I think we portray God sometimes as a Yes man.  If it seems right and good we assume his answer will be yes because after all He wants us to be happy right? I like to hold to this view of my Lord because it sits better with me.  This healed man simply wanted to continue with Christ.  He had gone through so much and his plea seemed honorable. Surely Jesus would grant him that wish.  I’m sure the man could even envision following Jesus and telling others his story of freedom along the way, yet this is not what happens in the story. Instead, Jesus told him to stay. This can seem harsh but when we look at Mark in its entirety, we see that Jesus knew what this man would face when he would return to his family.  Jesus’ own family (Mark 3:20) thought he was crazy.  He knew and understood staying would be difficult.  He even returned to his own town in Mark 6 and endured the challenges, but the demon-possessed man staying was part of his plan to reach the people in the region of Gerasene.  Even though the man did not want to go back, he was to tell his own family of God’s mercy in his life. In my own life, this is a fear I have.  That I will want to go somewhere and do something and the Lord has other plans.

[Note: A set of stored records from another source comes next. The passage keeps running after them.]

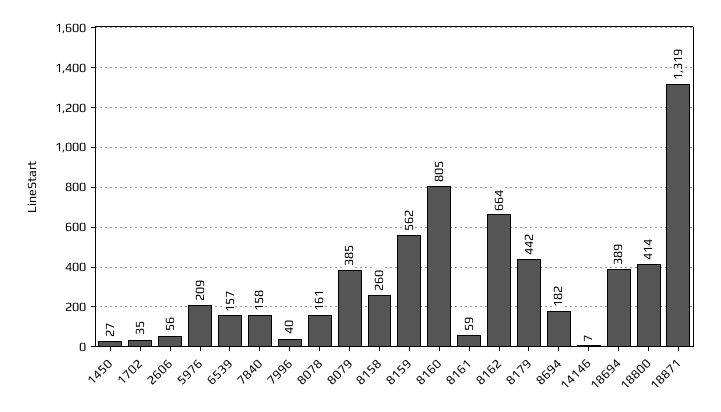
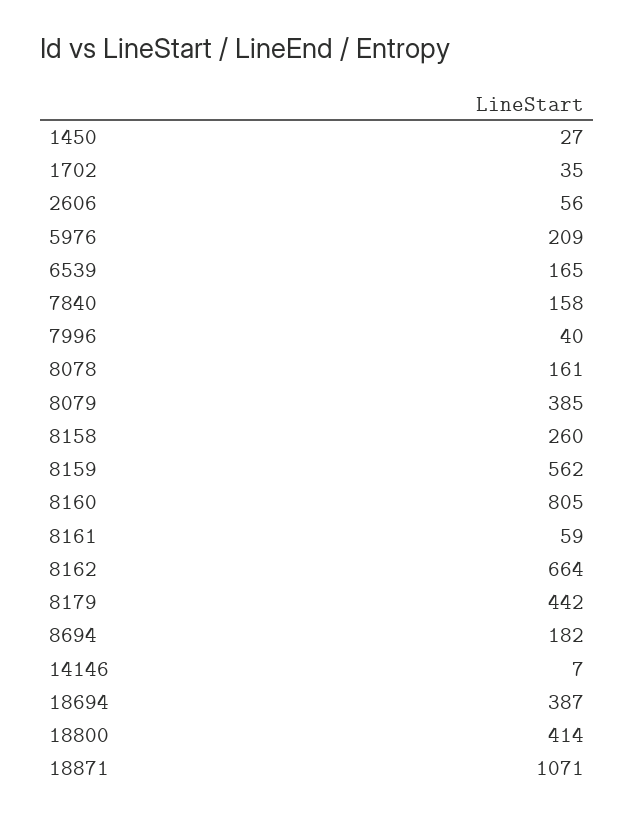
  {
    "1450": 27,
    "1702": 35,
    "2606": 56,
    "5976": 209,
-   "6539": 157,
+   "6539": 165,
    "7840": 158,
    "7996": 40,
    "8078": 161,
    "8079": 385,
    "8158": 260,
    "8159": 562,
    "8160": 805,
    "8161": 59,
    "8162": 664,
    "8179": 442,
    "8694": 182,
    "14146": 7,
-   "18694": 389,
+   "18694": 387,
    "18800": 414,
-   "18871": 1319
+   "18871": 1071
  }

Because sometimes God says no.

Like he said no to David when he asked to build his temple. Like he said no to this possessed man who wanted to go and follow Jesus. But sometimes following Jesus means staying.

It man mean going back and facing the haunted land and part you want so badly to escape.  Sometimes deliverance comes in the form of remaining.  In the case of this man in Mark, it was a spiritual deliverance- not a physical relocation.  Jesus knew the difficulty he would have in looking his family in the face and seeing his former life in their eyes.  But this time, his return would be different.  He had been healed. Freed from bondage.  He had received unmerited mercy. And He had a story.

The man obediently went and proclaimed his mercy story to his family in Decapolis… and in the wake of his redemption song was a people group who were left in amazement.